Peter Duncan adapted the Dutch film in an Australian setting in response to the impact of 9/11; it was shot mainly in Beaudesert, Queensland, south of Brisbane. In an interview with Matthew Pejkovic, Duncan describes the film as being ‘about overcoming those fears,’ in relation to his earlier comment on ‘how people have become more fearful of each other’; he thus highlights the central message of overcoming distrust of difference.

=== Cinematography ===
The cinematography of the film, headed by Robert Humphries, attempts to mimic the characterisation and interaction of the two protagonists. The film is split into two parts; the opening half is distinguished by a more tonally grey image, a result of a slight crushing of colour, reflecting the coarseness of interaction between the protagonists. In union with a primary use of hand-held camera, the first half of the film acts as an internal reflection of the more ‘abrasive’ relationship between Tahmeena and John. However, once the romantic subplot further develops, the camera movements increase in fluidity, courtesy of the increased use of the dolly, whilst the once dull colour spectrum becomes more saturated and richer.

Camera work is also used to metaphorically represent the characters' internal perceptions of the landscape. Duncan in an interview with Brian McFarlane says that the setting is related to John's perspective: "He’s so lost his sense of place that he doesn’t notice the beauty around him." Later sections of the film present the countryside in more vivid tones. Similarly for Tahmeena, the full extent of John's country house is not fully revealed to her at first; according to Duncan, "she is totally disorientated and can’t get a full picture of it."

== Release ==
The film was released globally on 19 June 2008 to a number of domestic film festivals, international screenings including Toronto and Dubai, with an earlier release of January 31 that year in the Netherlands. It grossed $151,695 from opening at 29 theatres, staying in cinemas for 28 weeks at a total of 40 theatres and grossing $748,376 worldwide, with the vast majority of revenue coming from the Australian release ($745,484).

==Reception==
On Rotten Tomatoes, the film has an aggregate score of 89% based on 8 positive and 1 negative critic review, indicating critical acclaim.

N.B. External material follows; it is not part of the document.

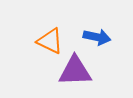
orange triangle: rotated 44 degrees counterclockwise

Critic Richard Kuipers of Variety wrote a glowing review, calling it "an affecting character study for mature viewers."

The film was nominated for 10 Australian Film Institute Awards at its 2008 ceremony. It won three, including Best Screenplay, Best Actress (Monic Hendrickx) and Best Actor (William McInnes). The film received positive reviews and was generally well received by audiences. Its theatrical release also garnered many awards, namely; Duncan's win for Best Director, the Macquarie AFI Award for Best Adapted Screenplay, Best Editor (Suresh Ayyer), Best Screenplay and Best Music (Antony Partos) from Film Critics Circle of Australia and Best Director and Best Editing from IF Awards.
Unfinished Sky was screened at the opening night of the 2008 Dungog Film Festival.